Structural perturbation of diphtheria toxoid upon adsorption to aluminium hydroxide adjuvant

Abstract

Aluminium-containing adjuvants are often used to enhance the potency of vaccines. In the present work we studied whether adsorption of diphtheria toxoid to colloidal aluminium hydroxide induces conformational changes of the antigen. Diphtheria toxoid has a high affinity for the aluminium hydroxide particles based on a high adsorption degree, adsorption rate and adsorptive capacity. The conformation and stability of diphtheria toxoid in solution and adsorbed to aluminium hydroxide adjuvant were characterized using five physicochemical techniques: intrinsic and extrinsic fluorescence spectroscopy, circular dichroism, infrared spectroscopy and differential scanning calorimetry.
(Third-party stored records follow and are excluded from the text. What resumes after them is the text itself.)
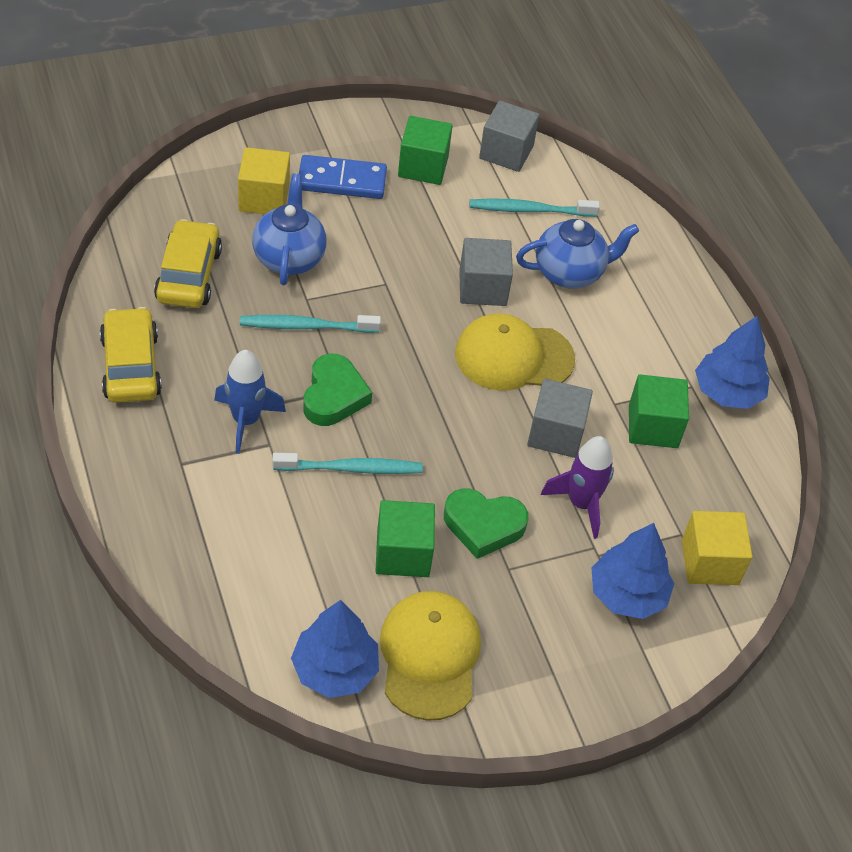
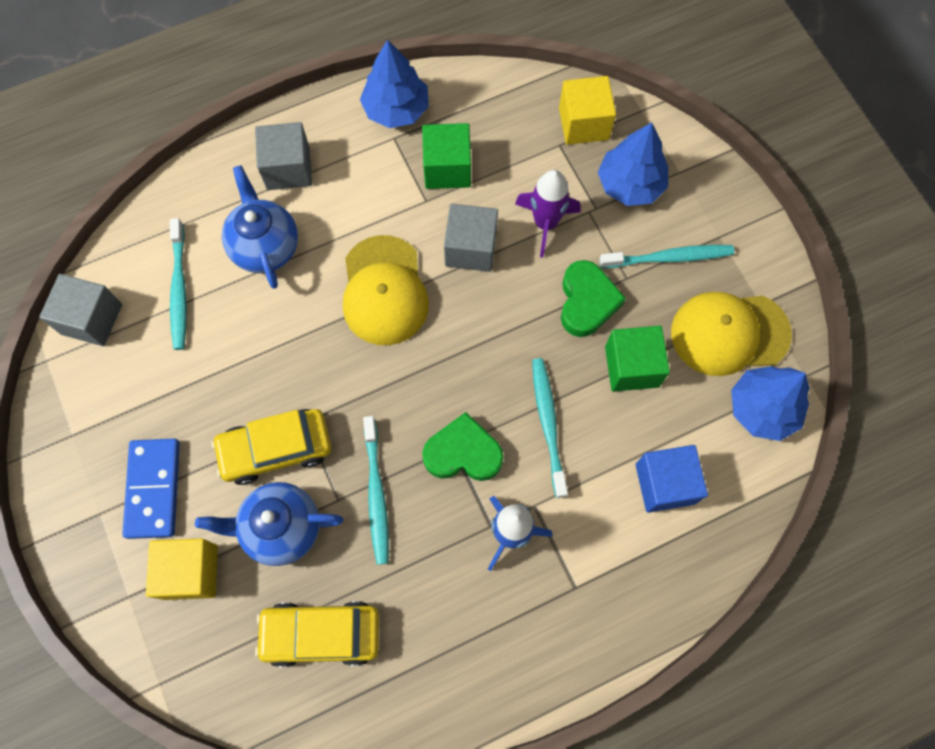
camera: 90 degrees left, 20 degrees up
(131, 366) = (461, 669): yellow car -> yellow car (276, 449)
(268, 558) = (665, 484): none -> blue cube
(423, 166) = (122, 403): green cube -> none
(482, 288) = (297, 326): grey cube -> grey cube (288, 168)
(530, 615) = (669, 258): none -> turquoise toothbrush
Diphtheria toxoid adsorbed to aluminium hydroxide resulted in a minimal shift of the tryptophan fluorescence spectrum, whereas a large increase in the emission of the Bis-ANS probe was observed, indicating that hydrophobic sites of the protein became accessible due to adsorption. In addition, circular dichroism and infrared spectroscopy revealed that adsorption to aluminium hydroxide caused an increase of β-sheet content and a decrease of α-helix content in diphtheria toxoid. Differential scanning calorimetry demonstrated a major decrease in the enthalpy of denaturation upon adsorption. In conclusion, the adsorption of diphtheria toxoid to aluminium hydroxide adjuvant leads to substantial conformational changes in the antigen. Since physicochemical methods can be used to monitor these conformational changes, these analytical methods might offer a tool in regulatory required vaccine quality control by demonstrating consistency in production.